Sebbene la correzione delle malattie genetiche nel genoma livello ottimale e metodo terapeutico preferito, mRNA è anche un vettore promettente (forse ancora più accessibile) per bloccare un gene dominante negativo. Al fine di inibire la traduzione e / o degradazione dell'mRNA crescente sono da tempo utilizzati con molecole proteiche antisenso sequenze oligonucleotidiche o il blocco di legame dell'mRNA apparato biosintetico della cella. Inoltre, l'RNA a doppio filamento induce una rapida degradazione dell'mRNA, il cui meccanismo rimane poco chiaro. Tuttavia, è improbabile che la semplice rimozione del mRNA trascritto da un allele mutante con mutazione brevi o singoli promuoverà espressione di mRNA del allele normale. Un'alternativa è il martello ribozinov uso e tornanti, hanno la capacità di legarsi a siti altamente specifici di mRNA con conseguente induzione di loro scissione e l'inattivazione durante la traduzione. Attualmente è in fase di studio la possibilità di utilizzare questo metodo nel trattamento dell'osteogenesi patologica. Indipendentemente da ciò che è esattamente la porta - elementi genomici o citoplasmatici successo della nuova tecnologia terapia genica sarà determinata dalla efficienza di inclusione dei reagenti nelle ossa cellule stromali del midollo ex vivo, la scelta ottimale di un particolare vettore e capacità stabile di cellule staminali mesenchimali che esprimono i fattori desiderati in vivo.
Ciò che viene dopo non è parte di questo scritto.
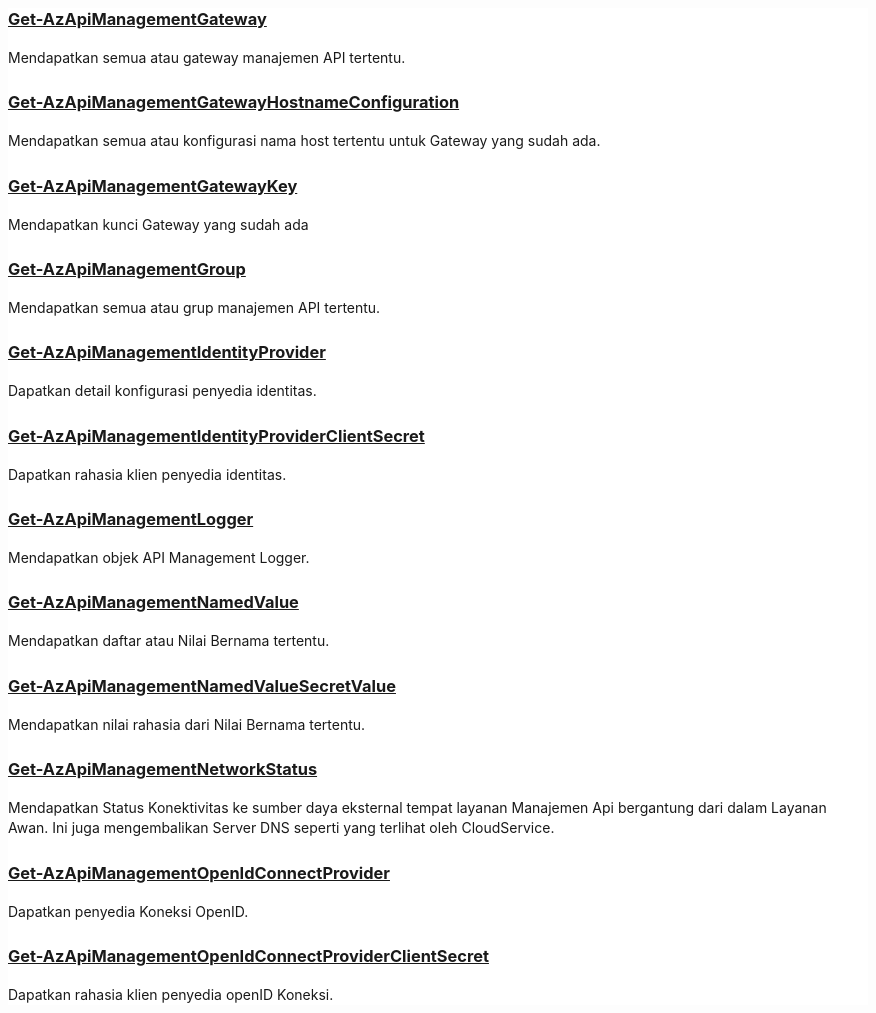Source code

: ### [Get-AzApiManagementGateway](Get-AzApiManagementGateway.md)
Mendapatkan semua atau gateway manajemen API tertentu.

### [Get-AzApiManagementGatewayHostnameConfiguration](Get-AzApiManagementGatewayHostnameConfiguration.md)
Mendapatkan semua atau konfigurasi nama host tertentu untuk Gateway yang sudah ada.

### [Get-AzApiManagementGatewayKey](Get-AzApiManagementGatewayKey.md)
Mendapatkan kunci Gateway yang sudah ada

### [Get-AzApiManagementGroup](Get-AzApiManagementGroup.md)
Mendapatkan semua atau grup manajemen API tertentu.

### [Get-AzApiManagementIdentityProvider](Get-AzApiManagementIdentityProvider.md)
Dapatkan detail konfigurasi penyedia identitas.

### [Get-AzApiManagementIdentityProviderClientSecret](Get-AzApiManagementIdentityProviderClientSecret.md)
Dapatkan rahasia klien penyedia identitas.

### [Get-AzApiManagementLogger](Get-AzApiManagementLogger.md)
Mendapatkan objek API Management Logger.

### [Get-AzApiManagementNamedValue](Get-AzApiManagementNamedValue.md)
Mendapatkan daftar atau Nilai Bernama tertentu.

### [Get-AzApiManagementNamedValueSecretValue](Get-AzApiManagementNamedValueSecretValue.md)
Mendapatkan nilai rahasia dari Nilai Bernama tertentu.

### [Get-AzApiManagementNetworkStatus](Get-AzApiManagementNetworkStatus.md)
Mendapatkan Status Konektivitas ke sumber daya eksternal tempat layanan Manajemen Api bergantung dari dalam Layanan Awan. Ini juga mengembalikan Server DNS seperti yang terlihat oleh CloudService.

### [Get-AzApiManagementOpenIdConnectProvider](Get-AzApiManagementOpenIdConnectProvider.md)
Dapatkan penyedia Koneksi OpenID.

### [Get-AzApiManagementOpenIdConnectProviderClientSecret](Get-AzApiManagementOpenIdConnectProviderClientSecret.md)
Dapatkan rahasia klien penyedia openID Koneksi.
Pertanto, la scoperta di cellule staminali mesenchimali con le loro proprietà inaspettate crea un nuovo schema concettuale per lo sviluppo di linee cellulari. Ma per comprendere il ruolo biologico di cellule staminali stromali, della loro natura, la capacità di transdifferenziamento o de-differenziazione, la loro importanza fisiologica nel processo di sviluppo embrionale, postnatale crescita, la maturazione e l'invecchiamento, così come nelle malattie umane richiedono ulteriori ricerche interdisciplinari.